The present study provides novel evidence that SWD responses to pharmacological treatment in amyloid plaque producing AD model mice is highly behavioral state dependent. This makes dose–response comparison between studies very difficult unless behavioral states are monitored and defined the same way. We found evidence that four kinds of drugs reduced SWDs at least at one behavioral state. ATR unexpectedly had the most robust effect that can be largely attributed to its effect on the network oscillations. However, this finding has little clinical relevance, since AD patients already display similar EEG slowing as induced by ATR55, but yields important mechanism insight into the mechanisms of SWD generation in APP/PS1 mice. All treatments that reduced the number of SWDs in a given state, also reduced either the absolute or the relative cortical EEG power around the SWD dominant frequency of ~ 9 Hz.
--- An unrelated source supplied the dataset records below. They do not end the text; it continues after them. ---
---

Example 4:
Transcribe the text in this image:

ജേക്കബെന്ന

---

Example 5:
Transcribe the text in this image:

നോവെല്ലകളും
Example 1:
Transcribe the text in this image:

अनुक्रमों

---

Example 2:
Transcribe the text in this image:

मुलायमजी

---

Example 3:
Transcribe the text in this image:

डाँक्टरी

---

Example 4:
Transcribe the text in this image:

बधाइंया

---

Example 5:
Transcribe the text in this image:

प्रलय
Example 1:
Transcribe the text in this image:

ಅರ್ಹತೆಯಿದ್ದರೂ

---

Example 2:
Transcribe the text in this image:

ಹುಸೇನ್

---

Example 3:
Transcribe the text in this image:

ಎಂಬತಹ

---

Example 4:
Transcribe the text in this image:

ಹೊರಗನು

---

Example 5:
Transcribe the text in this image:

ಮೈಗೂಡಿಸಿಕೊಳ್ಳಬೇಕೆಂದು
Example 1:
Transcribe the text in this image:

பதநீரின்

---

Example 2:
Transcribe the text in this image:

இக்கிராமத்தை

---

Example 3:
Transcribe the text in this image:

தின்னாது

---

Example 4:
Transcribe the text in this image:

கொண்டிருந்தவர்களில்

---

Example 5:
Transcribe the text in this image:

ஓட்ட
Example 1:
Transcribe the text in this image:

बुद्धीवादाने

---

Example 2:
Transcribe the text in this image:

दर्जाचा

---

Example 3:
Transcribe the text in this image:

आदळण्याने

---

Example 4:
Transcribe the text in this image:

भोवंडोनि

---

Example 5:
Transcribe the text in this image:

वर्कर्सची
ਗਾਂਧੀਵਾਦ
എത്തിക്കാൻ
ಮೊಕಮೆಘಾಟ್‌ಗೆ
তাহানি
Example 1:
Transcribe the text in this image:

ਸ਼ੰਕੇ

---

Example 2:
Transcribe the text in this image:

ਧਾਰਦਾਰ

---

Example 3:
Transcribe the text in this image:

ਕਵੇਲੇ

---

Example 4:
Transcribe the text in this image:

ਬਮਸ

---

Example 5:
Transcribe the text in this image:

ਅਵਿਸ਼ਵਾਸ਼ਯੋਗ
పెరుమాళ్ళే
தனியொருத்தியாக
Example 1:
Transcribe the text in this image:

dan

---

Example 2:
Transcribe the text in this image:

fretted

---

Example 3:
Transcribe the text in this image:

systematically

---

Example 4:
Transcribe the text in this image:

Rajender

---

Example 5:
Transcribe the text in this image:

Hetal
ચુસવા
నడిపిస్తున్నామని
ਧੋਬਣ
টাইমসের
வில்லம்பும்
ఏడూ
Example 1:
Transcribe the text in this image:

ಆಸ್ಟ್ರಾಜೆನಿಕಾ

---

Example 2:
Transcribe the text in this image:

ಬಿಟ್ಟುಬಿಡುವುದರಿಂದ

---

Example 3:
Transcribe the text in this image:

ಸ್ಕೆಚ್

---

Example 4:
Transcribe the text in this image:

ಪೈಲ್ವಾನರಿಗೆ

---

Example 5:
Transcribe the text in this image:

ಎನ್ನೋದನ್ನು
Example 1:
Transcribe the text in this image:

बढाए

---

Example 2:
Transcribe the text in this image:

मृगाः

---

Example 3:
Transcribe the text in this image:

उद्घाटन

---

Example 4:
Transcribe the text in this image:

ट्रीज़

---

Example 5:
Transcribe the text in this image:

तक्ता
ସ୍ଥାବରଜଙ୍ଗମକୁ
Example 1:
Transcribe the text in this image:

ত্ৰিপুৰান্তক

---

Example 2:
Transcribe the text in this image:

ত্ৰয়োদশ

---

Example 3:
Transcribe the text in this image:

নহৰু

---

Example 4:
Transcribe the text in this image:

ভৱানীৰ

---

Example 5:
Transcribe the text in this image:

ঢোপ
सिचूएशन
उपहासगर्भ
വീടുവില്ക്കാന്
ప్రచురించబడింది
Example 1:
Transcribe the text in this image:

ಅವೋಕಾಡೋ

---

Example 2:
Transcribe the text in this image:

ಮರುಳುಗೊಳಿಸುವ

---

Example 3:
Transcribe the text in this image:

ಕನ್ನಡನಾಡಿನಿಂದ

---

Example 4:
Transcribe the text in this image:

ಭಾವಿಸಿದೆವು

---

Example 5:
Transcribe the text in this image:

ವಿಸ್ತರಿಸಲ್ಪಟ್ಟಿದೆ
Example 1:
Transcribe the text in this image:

ESM and LEV reduced SWD occurrence significantly during the mixed state, but probably through different mechanisms, since ESM decreased total cortical EEG PSD at SWD resonance frequency (9–11 Hz) while LEV did not change total cortical EEG PSD. This finding confirms earlier observations of their efficacy against SWDs in rat or mouse disease models. The finding that BHB reduced the occurrence of SWDs even after acute administration is consistent with the data derived from ketogenic diet and may prove significant also in the treatment of AD-related nonconvulsive epileptic activity.

Ethics approval and consent to participate

The mice were kept in a controlled environment with food and water available ad libitum. All animal procedures were carried out in accordance with the guidelines of the European Community Council Directives 86/609/EEC and approved by the Animal Experiment Board of Finland.